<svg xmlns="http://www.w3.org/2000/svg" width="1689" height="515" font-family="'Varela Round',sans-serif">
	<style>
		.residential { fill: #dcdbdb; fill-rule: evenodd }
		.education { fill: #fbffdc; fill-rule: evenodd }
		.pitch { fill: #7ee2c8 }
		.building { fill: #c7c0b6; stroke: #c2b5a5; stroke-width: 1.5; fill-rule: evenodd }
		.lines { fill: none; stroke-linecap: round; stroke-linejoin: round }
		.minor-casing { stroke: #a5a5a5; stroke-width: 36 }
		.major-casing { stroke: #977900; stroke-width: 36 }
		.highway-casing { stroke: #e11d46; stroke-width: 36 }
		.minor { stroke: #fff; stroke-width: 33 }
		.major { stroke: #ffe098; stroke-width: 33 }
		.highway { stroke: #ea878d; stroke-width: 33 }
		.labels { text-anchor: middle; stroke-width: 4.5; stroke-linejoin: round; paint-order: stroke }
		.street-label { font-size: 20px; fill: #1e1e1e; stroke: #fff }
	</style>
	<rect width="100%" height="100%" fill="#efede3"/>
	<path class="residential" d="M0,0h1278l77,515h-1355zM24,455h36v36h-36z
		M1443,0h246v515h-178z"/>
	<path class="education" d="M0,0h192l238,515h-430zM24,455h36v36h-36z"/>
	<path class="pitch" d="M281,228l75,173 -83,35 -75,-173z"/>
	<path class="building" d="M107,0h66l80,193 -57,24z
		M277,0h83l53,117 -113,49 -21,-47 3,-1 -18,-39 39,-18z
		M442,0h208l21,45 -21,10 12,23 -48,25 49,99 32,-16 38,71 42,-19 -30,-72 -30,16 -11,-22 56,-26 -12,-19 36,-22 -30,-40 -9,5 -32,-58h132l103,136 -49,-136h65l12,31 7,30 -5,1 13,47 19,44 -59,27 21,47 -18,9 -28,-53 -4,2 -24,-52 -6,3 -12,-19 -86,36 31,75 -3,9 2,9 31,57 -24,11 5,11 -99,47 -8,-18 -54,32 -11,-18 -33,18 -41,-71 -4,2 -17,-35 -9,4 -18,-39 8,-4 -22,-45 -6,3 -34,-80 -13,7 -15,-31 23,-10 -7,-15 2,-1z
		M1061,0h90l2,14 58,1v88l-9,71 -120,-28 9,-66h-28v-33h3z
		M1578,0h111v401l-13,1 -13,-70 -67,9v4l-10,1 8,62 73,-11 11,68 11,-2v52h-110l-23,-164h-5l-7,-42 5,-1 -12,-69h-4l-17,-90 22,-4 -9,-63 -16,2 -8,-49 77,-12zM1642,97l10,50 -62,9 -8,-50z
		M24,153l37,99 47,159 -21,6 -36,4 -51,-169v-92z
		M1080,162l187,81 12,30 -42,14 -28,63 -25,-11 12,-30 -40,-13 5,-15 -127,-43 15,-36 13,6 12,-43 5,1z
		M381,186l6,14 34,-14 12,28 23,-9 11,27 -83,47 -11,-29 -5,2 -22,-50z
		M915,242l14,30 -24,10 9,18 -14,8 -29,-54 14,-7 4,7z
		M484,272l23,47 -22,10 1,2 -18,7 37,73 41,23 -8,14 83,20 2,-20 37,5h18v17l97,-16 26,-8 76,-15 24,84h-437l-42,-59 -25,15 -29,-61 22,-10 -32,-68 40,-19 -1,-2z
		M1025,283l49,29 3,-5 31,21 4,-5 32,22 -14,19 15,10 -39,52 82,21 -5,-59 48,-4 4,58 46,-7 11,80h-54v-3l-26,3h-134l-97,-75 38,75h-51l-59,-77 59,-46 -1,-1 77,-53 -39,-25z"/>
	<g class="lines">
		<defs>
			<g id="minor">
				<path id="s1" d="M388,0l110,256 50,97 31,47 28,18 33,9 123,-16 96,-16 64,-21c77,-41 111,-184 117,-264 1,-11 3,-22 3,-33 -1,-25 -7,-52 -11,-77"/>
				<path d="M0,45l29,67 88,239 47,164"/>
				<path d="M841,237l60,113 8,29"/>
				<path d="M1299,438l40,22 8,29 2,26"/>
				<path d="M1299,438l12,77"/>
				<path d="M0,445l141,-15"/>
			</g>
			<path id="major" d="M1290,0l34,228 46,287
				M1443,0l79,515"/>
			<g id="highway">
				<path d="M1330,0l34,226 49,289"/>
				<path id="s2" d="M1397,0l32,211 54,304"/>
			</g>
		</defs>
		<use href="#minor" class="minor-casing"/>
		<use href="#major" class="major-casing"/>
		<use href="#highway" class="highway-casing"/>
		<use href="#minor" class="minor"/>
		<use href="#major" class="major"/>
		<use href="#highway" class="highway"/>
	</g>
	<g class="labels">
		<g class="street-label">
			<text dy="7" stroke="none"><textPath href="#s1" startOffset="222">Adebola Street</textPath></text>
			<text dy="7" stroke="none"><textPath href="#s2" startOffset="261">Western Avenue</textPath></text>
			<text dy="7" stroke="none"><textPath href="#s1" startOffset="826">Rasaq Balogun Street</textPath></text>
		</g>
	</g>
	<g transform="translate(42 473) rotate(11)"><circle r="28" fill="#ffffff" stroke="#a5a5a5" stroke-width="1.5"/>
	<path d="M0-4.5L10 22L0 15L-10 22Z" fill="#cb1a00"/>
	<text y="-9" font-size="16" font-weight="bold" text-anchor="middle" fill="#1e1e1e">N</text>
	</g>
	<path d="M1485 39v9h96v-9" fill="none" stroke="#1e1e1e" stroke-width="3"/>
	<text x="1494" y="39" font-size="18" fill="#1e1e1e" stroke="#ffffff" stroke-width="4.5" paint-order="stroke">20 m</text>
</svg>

▬▬▬▬▬▬

#### [Problem to work on]
Bring together every line in the entries that holds the string "labels".

#### [Answer box]
		.labels { text-anchor: middle; stroke-width: 4.5; stroke-linejoin: round; paint-order: stroke }
	<g class="labels">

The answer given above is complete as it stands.